The only definitive treatment that has been established for gangrene is amputation of the necrotic digits after development of a clear line of demarcation.5 While awaiting demarcation, autoamputation of the gangrenous digits may occur.4 In the meantime, local wound care should consist of interdigital padding to protect the gangrenous or ischaemic extremities, antiseptic dressings, debridement and antibiotics.4 After demarcation, our patient’s left hand digits 1, 4 and 5 were amputated, and transmetatarsal amputations were done on both feet with subsequent wound VAC placement and skin grafting.

“My dad was born in Havana, Cuba and has been living here in the US since 1974. There was a moment that my father was very depressed during this situation. He was super active, took care of his household and he took care of his grandchildren all by himself. He worked for 30 years making the legs of pianos. What really affected him was when his left hand was amputated. Never in 30 years did he cut himself when he was making piano legs. Now, he now feels like he is a burden to his family. He was depressed in the nursing home. Now he is not able to move. He went from being super active to not being able to do anything. After his amputations, everything fell on my mom and me. His medical appointments, insurance, bills, it changed everyone’s life. His grandchildren are affected too. His granddaughter asks when will her grandfather be able to pick her up from school again. It hurts them seeing him like that. The family is positive about his situation now. We are grateful that his feet were able to be saved and he didn’t have to have an above the knee amputation. First time he heard he would be able to walk again and in 2 weeks he can put pressure on his feet. He is so optimistic that his next steps may be that he can go to the supermarket again. What we have learned from all of this is don’t be stubborn with illnesses. My father knew he had kidney stones but he didn’t want to be a burden. Be grateful because you never know what might happen. Be grateful for what you have. No one’s life is perfect. You don’t appreciate it as much because you don’t think that something bad could happen.” (Daughter of the patient)
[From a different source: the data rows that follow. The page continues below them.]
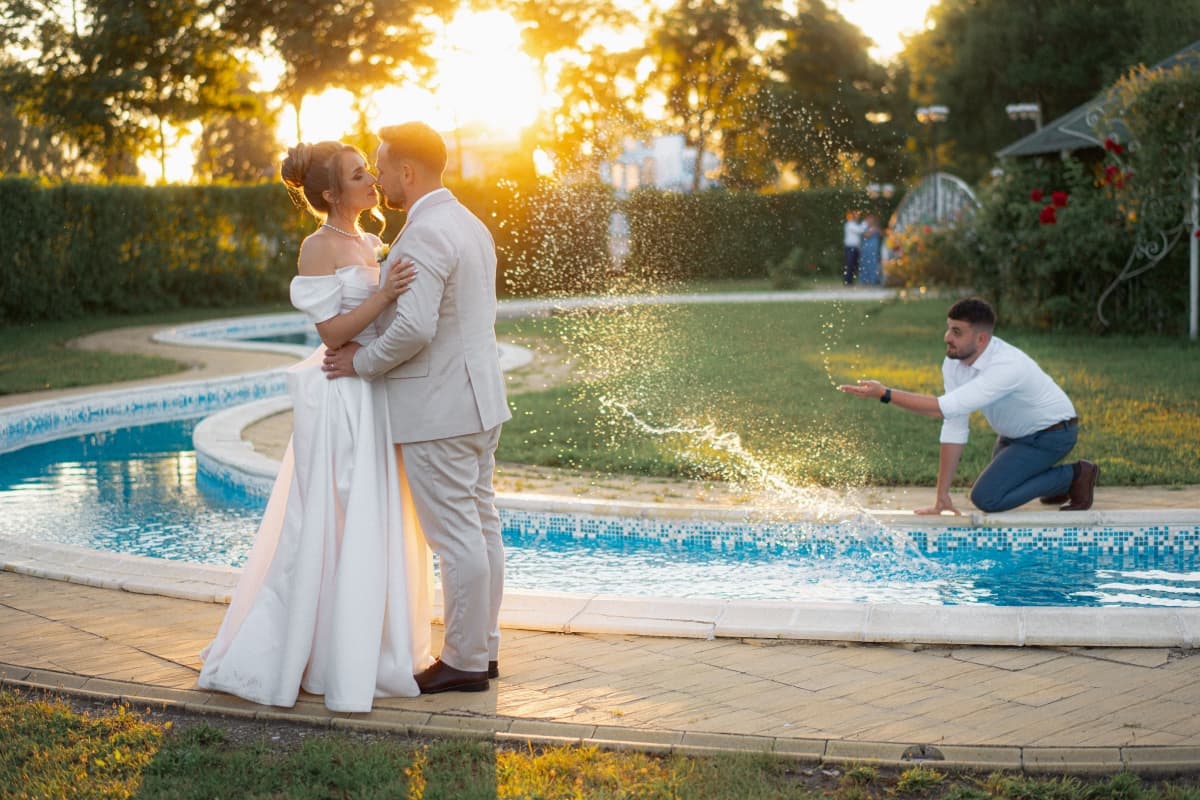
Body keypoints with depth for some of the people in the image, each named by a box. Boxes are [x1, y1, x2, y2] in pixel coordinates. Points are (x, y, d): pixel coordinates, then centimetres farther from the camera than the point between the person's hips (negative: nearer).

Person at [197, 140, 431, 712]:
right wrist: (382, 296, -27)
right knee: (330, 529, -3)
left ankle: (368, 645, 26)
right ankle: (305, 656, 9)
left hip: (376, 397, 9)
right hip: (342, 401, -9)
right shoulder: (319, 247, -12)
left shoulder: (366, 243, 13)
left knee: (375, 527, 14)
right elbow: (332, 331, -18)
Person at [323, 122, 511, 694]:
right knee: (481, 527, 14)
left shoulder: (423, 235, -18)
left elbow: (413, 328, -28)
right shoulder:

We believe multiple factors during management of sepsis and vasopressor use could potentially lead to the onset of symmetrical peripheral gangrene (SPG). The authors’ encounter with this case and literature review provided key learnings in the management and treatment of SPG.
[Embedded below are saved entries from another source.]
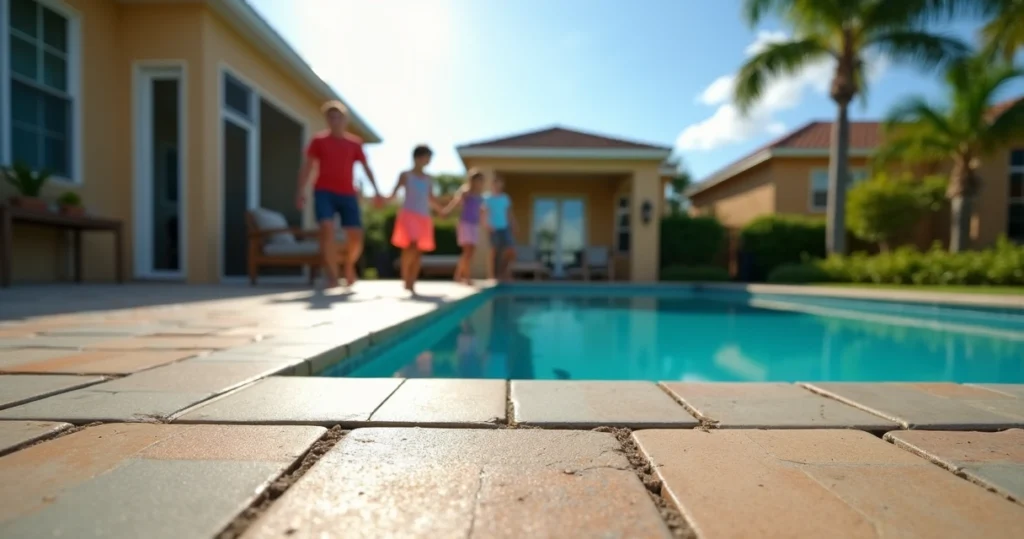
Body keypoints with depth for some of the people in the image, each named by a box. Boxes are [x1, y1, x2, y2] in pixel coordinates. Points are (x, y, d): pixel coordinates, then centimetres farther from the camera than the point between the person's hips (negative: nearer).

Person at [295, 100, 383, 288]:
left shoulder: (355, 143, 10)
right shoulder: (319, 140, 7)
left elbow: (366, 168, 10)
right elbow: (307, 166, 5)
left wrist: (376, 191, 0)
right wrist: (301, 191, -5)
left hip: (348, 195, 2)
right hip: (324, 192, -1)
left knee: (356, 237, -3)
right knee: (327, 230, -19)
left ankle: (349, 264, 27)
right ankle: (332, 276, -12)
SPG can occur when administering dopamine, epinephrine and norepinephrine at therapeutic doses.

Consider aspects of the patient’s medical history which raise the risk of SPG when administering vasopressors to treat sepsis.
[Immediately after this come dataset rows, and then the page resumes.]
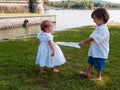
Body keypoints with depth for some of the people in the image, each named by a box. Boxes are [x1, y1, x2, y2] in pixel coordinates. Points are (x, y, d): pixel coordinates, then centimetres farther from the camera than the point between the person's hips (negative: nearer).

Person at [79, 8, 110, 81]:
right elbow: (92, 37, 10)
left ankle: (98, 77, 25)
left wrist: (84, 42, -19)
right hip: (94, 51, 10)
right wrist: (85, 42, 3)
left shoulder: (103, 29, -27)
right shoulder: (99, 27, 7)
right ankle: (87, 73, 38)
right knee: (90, 61, 22)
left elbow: (93, 38, -27)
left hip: (100, 52, -10)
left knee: (98, 65, 7)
Early recognition and prompt treatment with systemic, local or topical sympathetic blockers or vasodilators may be beneficial in treating ischaemia where there is a high clinical suspicion of SPG.

Monitoring serum lactate may be helpful in assessing the likelihood of the onset of SPG.

Arterial occlusions may prevent the progression of SPG.

Given the acute onset of SPG, it is important to have early conversations with the patient and the family regarding potential outcomes such as amputation.